My research topic is related to the Taiwanese aboriginal culture, yet I use snails as our cultural representation, which could be confusing to some. Why not employ exoticism to satisfy the direct cultural imagination of the popular masses and celebrate the superficial retro style, yet chose an undeserving species? The base of Bourdieu’s sociology theory, after all, is still a Western-centric way of engaging these issues. I would like to borrow his framework to consider the ordinary yet precious in our daily lives. Looking back and forward to further realize the possibility of extracting traditional value.

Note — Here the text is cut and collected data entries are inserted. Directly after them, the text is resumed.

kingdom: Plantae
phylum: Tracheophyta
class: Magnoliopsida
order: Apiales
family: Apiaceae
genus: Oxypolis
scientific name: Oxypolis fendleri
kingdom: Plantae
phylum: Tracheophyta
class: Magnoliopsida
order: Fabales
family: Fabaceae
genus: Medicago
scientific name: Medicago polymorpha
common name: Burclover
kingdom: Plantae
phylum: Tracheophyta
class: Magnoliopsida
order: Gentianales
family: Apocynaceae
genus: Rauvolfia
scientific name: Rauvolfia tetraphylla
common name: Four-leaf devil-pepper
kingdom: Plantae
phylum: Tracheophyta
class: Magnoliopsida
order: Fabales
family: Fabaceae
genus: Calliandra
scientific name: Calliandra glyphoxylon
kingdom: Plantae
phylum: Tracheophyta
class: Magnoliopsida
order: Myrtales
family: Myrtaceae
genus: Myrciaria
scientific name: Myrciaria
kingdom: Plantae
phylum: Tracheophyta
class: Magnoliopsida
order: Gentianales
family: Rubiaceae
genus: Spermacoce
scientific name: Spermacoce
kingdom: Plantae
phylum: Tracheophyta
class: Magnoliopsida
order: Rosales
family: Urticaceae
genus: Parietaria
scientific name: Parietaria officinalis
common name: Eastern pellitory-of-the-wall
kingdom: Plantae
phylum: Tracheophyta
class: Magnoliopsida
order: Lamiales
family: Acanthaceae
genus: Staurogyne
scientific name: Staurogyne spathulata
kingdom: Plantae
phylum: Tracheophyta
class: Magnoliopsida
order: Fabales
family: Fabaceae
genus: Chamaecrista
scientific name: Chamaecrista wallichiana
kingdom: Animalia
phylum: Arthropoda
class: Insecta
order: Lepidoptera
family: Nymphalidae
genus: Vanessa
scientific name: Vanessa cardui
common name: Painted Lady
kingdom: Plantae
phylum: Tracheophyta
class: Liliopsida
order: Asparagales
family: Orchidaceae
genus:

I hope not only by considering the various ethnic groups to reinforces the fact that Taiwan is an abundant land with mixed cultural diversity and through highlighting the omnivorous snail to produce a deeper cultural narrative. The spiral gastropod shell of the snails encompass polysemous symbolism; the contingency of their movements is not selective, but organic, in thinking the circularity of the life cycle of living forms, while reflecting on what kind of history we want to leave behind. The snail series engages traditional dishes with modern interpretation; and through collaboration, distribution, exchange and idea dissemination to subvert the existing framework of different classes of taste, in order to find a symbiotic coexistence ideal.

Footnote
[1] Shimojo Kumaichi (1891-?), Tokyoite, alumni of Tokyo Imperial University, professor at Kanazawa University. He was a professor at Taipei Imperial University, technician at the Sector of Health, Department of Police Affair, Formosan Government, Dean of Taiwan Tropical Studies. See Shimojo Kumaichi, the website of Tokyo CIty Tama Cemetery. (2019/1/15 retrieved)
[2] See Yao-I Chu, 《臺灣昆蟲學史話(1684~1945) (Insects into Focus: Entomology in Taiwan, 1684-1945)》, 2005, Taipei: Taiwan Interminds Publishing, p304-p307.
[3] Achatina Fulica is the host of parasite Angiostrongylus cantonensis, hence they need to be cooked to well-done (before consume), or one might risk life with infected Eosinophilic meningitis.
[4] “Snails Without Shells” housing movement, also known as Urban housing movement, had lasted from 1989 to 2014 in Taiwan because of soaring housing prices. Homeless United Organization had pulled a crowd of nearly 50,000 people to stay overnight on Zhongxiao E. Rd. See "1989~2014 Urban housing movement", Graduate Institute of Building and Planning, NTU. (2019/3/1 retrieved)
[5] Patrice Bonnewitz, trans. Sung Chih-chi, Premieres lecons sur La sociologie de Pierre Bourdieu(布赫迪厄社會學的第一課), Taipei: 麥田, p27.
[6] Ibid., p50.
[7] Ibid., p13.
[8] Ibid., p100.
[9] Between Aug 6, 2009, and Aug 10, 2009, Typhoon Morakot had brought about unprecedented rainfall and flooding across Taiwan. The incidents surrounding Typhoon Morakot are known as the Eight-Eight Flood (八八水災). Typhoon Morakot is most remembered for the destruction of Siaolin Village in Jiasian, Kaohsiung. According to the government, 681 people died and 18 people went missing due to the typhoon.
[10] ”邱志傑評黃永砯:藝術可以有方向嗎?“, REAR01.COM (2019/1/4).
[11] Hoo Fan Chon, ”Hoo Fan Chon: How to cook Asam Laksa with Tilapia", No Man's Land.
[12] See Chiu Tien Chu, 2002,《布爾迪厄文化再製理論 (Cultural Reproduction of Pierre Bourdieu)》, Taipei: Laureate Publishing, p148.
[13] See: Patrice Bonnewitz, trans. Sung Chih-chi, Premieres lecons sur La sociologie de Pierre Bourdieu, pp141-142.